EXERCISE:
Omit every picture, then give all the entries again exactly.

Plain-text engineering files
== Segment start ==

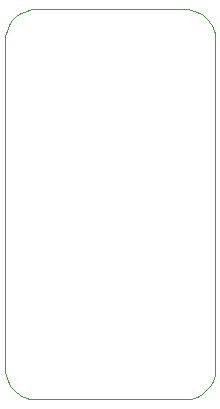
<source format=gko>
G04*
G04 #@! TF.GenerationSoftware,Altium Limited,Altium Designer,22.5.1 (42)*
G04*
G04 Layer_Color=16711935*
%FSLAX25Y25*%
%MOIN*%
G70*
G04*
G04 #@! TF.SameCoordinates,C3C7CF66-0B5B-4541-851D-C3C27CC74C65*
G04*
G04*
G04 #@! TF.FilePolarity,Positive*
G04*
G01*
G75*
%ADD14C,0.00000*%
D14*
X70000Y120000D02*
X69952Y120980D01*
X69808Y121951D01*
X69569Y122903D01*
X69239Y123827D01*
X68819Y124714D01*
X68315Y125556D01*
X67730Y126344D01*
X67071Y127071D01*
X66344Y127730D01*
X65556Y128315D01*
X64714Y128819D01*
X63827Y129239D01*
X62903Y129569D01*
X61951Y129808D01*
X60980Y129952D01*
X60000Y130000D01*
Y0D02*
X60980Y48D01*
X61951Y192D01*
X62903Y431D01*
X63827Y761D01*
X64714Y1181D01*
X65556Y1685D01*
X66344Y2270D01*
X67071Y2929D01*
X67730Y3656D01*
X68315Y4444D01*
X68819Y5286D01*
X69239Y6173D01*
X69569Y7097D01*
X69808Y8049D01*
X69952Y9020D01*
X70000Y10000D01*
X0D02*
X48Y9020D01*
X192Y8049D01*
X431Y7097D01*
X761Y6173D01*
X1181Y5286D01*
X1685Y4444D01*
X2270Y3656D01*
X2929Y2929D01*
X3656Y2270D01*
X4444Y1685D01*
X5286Y1181D01*
X6173Y761D01*
X7097Y431D01*
X8049Y192D01*
X9020Y48D01*
X10000Y0D01*
Y130000D02*
X9020Y129952D01*
X8049Y129808D01*
X7097Y129569D01*
X6173Y129239D01*
X5286Y128819D01*
X4444Y128315D01*
X3656Y127730D01*
X2929Y127071D01*
X2270Y126344D01*
X1685Y125556D01*
X1181Y124714D01*
X761Y123827D01*
X431Y122903D01*
X192Y121951D01*
X48Y120980D01*
X0Y120000D01*
X10000Y130000D02*
X60000D01*
X70000Y10000D02*
Y120000D01*
X10000Y0D02*
X60000D01*
X0Y10000D02*
Y120000D01*
M02*

</source>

== Segment end ==

WRITTEN SOLUTION:
<source format=gko>
G04*
G04 #@! TF.GenerationSoftware,Altium Limited,Altium Designer,22.5.1 (42)*
G04*
G04 Layer_Color=16711935*
%FSLAX25Y25*%
%MOIN*%
G70*
G04*
G04 #@! TF.SameCoordinates,C3C7CF66-0B5B-4541-851D-C3C27CC74C65*
G04*
G04*
G04 #@! TF.FilePolarity,Positive*
G04*
G01*
G75*
%ADD14C,0.00000*%
D14*
X70000Y120000D02*
X69952Y120980D01*
X69808Y121951D01*
X69569Y122903D01*
X69239Y123827D01*
X68819Y124714D01*
X68315Y125556D01*
X67730Y126344D01*
X67071Y127071D01*
X66344Y127730D01*
X65556Y128315D01*
X64714Y128819D01*
X63827Y129239D01*
X62903Y129569D01*
X61951Y129808D01*
X60980Y129952D01*
X60000Y130000D01*
Y0D02*
X60980Y48D01*
X61951Y192D01*
X62903Y431D01*
X63827Y761D01*
X64714Y1181D01*
X65556Y1685D01*
X66344Y2270D01*
X67071Y2929D01*
X67730Y3656D01*
X68315Y4444D01*
X68819Y5286D01*
X69239Y6173D01*
X69569Y7097D01*
X69808Y8049D01*
X69952Y9020D01*
X70000Y10000D01*
X0D02*
X48Y9020D01*
X192Y8049D01*
X431Y7097D01*
X761Y6173D01*
X1181Y5286D01*
X1685Y4444D01*
X2270Y3656D01*
X2929Y2929D01*
X3656Y2270D01*
X4444Y1685D01*
X5286Y1181D01*
X6173Y761D01*
X7097Y431D01*
X8049Y192D01*
X9020Y48D01*
X10000Y0D01*
Y130000D02*
X9020Y129952D01*
X8049Y129808D01*
X7097Y129569D01*
X6173Y129239D01*
X5286Y128819D01*
X4444Y128315D01*
X3656Y127730D01*
X2929Y127071D01*
X2270Y126344D01*
X1685Y125556D01*
X1181Y124714D01*
X761Y123827D01*
X431Y122903D01*
X192Y121951D01*
X48Y120980D01*
X0Y120000D01*
X10000Y130000D02*
X60000D01*
X70000Y10000D02*
Y120000D01*
X10000Y0D02*
X60000D01*
X0Y10000D02*
Y120000D01*
M02*

</source>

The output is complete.